What you need to do >>
- a) In the Gunwant Desai profile, what are his best bowling figures in first-class cricket?
- b) Carry on the Gunwant Desai profile from its final sentence.

Provided passage >>
=== Begin Enclosure ===

Gunwant Desai

Personal information
- Born: 30 January 1941 (age 85) Hariya, near Atul, Bombay Presidency, British India (now Gujarat, India)
- Role: Opening bowler

Domestic team information
- 1968–69 to 1974–75: Railways

Career statistics
| Competition | First-class |
| Matches | 18 |
| Runs scored | 115 |
| Batting average | 7.66 |
| 100s/50s | 0/0 |
| Top score | 29 |
| Balls bowled | 2989 |
| Wickets | 86 |
| Bowling average | 13.34 |
| 5 wickets in innings | 6 |
| 10 wickets in match | 2 |
| Best bowling | 8/54 |
| Catches/stumpings | 7/– |
- Source: ESPNcricinfo, 28 March 2018

= Gunwant Desai =

Indian cricketer

Gunwant Desai (born 30 January 1941) is an Indian former cricketer who played first-class cricket for Railways in India from 1968 to 1974.

=== End Enclosure ===

Provided information >>

=== Begin Enclosure ===

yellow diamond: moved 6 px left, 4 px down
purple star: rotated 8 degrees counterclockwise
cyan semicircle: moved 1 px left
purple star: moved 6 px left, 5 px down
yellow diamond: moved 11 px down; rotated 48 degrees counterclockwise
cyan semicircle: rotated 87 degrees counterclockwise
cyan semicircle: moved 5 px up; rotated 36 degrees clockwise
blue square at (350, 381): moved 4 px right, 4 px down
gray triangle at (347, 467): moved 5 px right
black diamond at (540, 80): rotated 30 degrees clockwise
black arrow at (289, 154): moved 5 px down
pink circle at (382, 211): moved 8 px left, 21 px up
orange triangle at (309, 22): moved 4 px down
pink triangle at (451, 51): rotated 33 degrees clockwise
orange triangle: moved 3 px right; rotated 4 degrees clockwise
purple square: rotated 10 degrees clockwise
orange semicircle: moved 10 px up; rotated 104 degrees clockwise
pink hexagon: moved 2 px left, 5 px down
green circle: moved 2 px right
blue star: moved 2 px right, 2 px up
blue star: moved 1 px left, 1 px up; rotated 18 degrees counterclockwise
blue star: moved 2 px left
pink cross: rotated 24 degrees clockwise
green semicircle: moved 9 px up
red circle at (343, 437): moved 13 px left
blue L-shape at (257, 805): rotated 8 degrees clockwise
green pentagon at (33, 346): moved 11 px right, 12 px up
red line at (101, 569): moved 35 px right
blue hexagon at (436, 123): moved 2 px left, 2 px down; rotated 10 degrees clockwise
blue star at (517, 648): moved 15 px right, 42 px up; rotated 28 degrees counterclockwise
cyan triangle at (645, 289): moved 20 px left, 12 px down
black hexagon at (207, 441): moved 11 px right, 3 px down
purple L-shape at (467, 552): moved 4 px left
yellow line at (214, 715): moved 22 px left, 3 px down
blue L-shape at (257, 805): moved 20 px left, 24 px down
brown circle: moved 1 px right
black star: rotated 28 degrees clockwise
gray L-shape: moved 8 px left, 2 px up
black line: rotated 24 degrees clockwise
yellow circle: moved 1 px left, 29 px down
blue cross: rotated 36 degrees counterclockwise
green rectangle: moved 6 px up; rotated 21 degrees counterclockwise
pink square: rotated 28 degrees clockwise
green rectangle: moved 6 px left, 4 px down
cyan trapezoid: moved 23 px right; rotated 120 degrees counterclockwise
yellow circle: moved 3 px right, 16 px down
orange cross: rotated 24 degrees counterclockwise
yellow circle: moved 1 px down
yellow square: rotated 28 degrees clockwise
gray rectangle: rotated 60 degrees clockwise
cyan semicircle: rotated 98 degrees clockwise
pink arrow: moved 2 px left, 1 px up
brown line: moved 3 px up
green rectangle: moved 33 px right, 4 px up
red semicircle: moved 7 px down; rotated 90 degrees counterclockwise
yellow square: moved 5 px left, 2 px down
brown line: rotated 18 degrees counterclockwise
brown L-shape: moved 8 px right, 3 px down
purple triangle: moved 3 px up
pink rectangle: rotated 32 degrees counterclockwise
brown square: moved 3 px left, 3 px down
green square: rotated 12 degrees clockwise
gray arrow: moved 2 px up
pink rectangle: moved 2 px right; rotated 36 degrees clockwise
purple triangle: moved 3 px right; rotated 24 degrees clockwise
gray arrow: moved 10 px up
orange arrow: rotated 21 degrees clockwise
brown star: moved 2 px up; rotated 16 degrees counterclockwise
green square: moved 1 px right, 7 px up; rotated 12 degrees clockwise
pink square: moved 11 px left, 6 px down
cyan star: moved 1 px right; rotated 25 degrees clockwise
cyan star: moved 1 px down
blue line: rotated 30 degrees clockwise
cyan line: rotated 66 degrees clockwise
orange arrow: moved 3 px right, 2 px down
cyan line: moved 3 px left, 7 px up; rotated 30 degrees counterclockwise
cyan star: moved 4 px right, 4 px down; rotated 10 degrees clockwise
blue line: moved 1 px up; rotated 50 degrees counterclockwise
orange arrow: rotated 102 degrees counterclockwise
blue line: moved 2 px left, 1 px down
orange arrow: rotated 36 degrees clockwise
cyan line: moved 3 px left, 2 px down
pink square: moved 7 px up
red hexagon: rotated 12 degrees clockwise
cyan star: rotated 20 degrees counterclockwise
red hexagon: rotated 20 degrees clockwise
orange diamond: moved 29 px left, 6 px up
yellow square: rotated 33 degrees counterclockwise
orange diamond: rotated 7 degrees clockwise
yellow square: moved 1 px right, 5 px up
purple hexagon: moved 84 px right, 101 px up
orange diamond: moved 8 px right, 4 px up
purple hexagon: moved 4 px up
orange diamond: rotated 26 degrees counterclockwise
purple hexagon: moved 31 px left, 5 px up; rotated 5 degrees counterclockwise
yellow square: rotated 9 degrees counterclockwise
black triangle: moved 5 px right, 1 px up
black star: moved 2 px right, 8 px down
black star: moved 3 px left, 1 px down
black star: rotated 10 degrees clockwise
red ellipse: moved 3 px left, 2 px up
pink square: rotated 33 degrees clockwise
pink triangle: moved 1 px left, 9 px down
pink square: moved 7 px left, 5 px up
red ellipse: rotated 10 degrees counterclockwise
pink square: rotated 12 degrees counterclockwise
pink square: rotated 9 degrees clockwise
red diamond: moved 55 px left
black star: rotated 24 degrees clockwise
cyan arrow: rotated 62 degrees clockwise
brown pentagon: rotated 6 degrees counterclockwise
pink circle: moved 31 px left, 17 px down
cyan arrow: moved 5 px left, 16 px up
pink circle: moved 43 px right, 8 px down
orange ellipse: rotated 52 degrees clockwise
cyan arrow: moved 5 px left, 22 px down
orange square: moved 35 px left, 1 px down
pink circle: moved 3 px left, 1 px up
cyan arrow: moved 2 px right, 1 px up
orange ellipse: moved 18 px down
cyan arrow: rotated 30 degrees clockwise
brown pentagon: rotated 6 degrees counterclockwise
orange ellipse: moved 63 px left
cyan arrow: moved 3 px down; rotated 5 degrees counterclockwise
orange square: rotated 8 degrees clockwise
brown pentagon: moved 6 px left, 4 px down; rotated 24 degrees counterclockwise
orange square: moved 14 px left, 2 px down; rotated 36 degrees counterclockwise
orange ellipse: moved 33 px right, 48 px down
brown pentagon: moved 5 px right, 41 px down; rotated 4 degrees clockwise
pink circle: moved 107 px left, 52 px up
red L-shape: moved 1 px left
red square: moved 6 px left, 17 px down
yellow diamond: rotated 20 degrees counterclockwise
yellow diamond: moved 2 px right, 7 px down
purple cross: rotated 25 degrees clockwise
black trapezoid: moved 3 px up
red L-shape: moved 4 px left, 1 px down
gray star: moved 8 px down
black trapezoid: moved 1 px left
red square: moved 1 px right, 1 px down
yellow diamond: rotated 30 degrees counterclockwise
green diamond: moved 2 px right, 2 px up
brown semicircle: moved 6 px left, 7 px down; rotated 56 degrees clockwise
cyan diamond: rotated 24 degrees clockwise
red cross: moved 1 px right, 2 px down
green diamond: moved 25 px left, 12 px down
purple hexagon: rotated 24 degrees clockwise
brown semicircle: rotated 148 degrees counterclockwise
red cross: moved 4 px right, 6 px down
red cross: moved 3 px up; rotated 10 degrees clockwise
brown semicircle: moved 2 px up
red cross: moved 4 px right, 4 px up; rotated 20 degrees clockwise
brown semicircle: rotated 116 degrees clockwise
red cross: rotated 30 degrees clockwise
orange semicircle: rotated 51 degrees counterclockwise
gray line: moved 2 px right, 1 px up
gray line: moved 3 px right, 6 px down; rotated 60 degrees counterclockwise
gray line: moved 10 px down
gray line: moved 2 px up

=== End Enclosure ===

Responses per task >>
- a) 8/54

- b)
Desai was a highly effective opening bowler for Railways in the Ranji Trophy, averaging nearly five wickets a match at a very low bowling average and with a strike-rate of a wicket every 34.75 balls. He took 12 wickets in the match (7 for 46 and 5 for 24) in the innings victory over Haryana in 1971–72.

In 1974–75 Desai set a Railways record for match figures that still stands when he took 13 for 77 (8 for 54 and 5 for 23) in another innings victory, this time over Services. He also made his highest score in the same match when, batting as usual at number 11, he made 29 in a tenth-wicket stand of 30.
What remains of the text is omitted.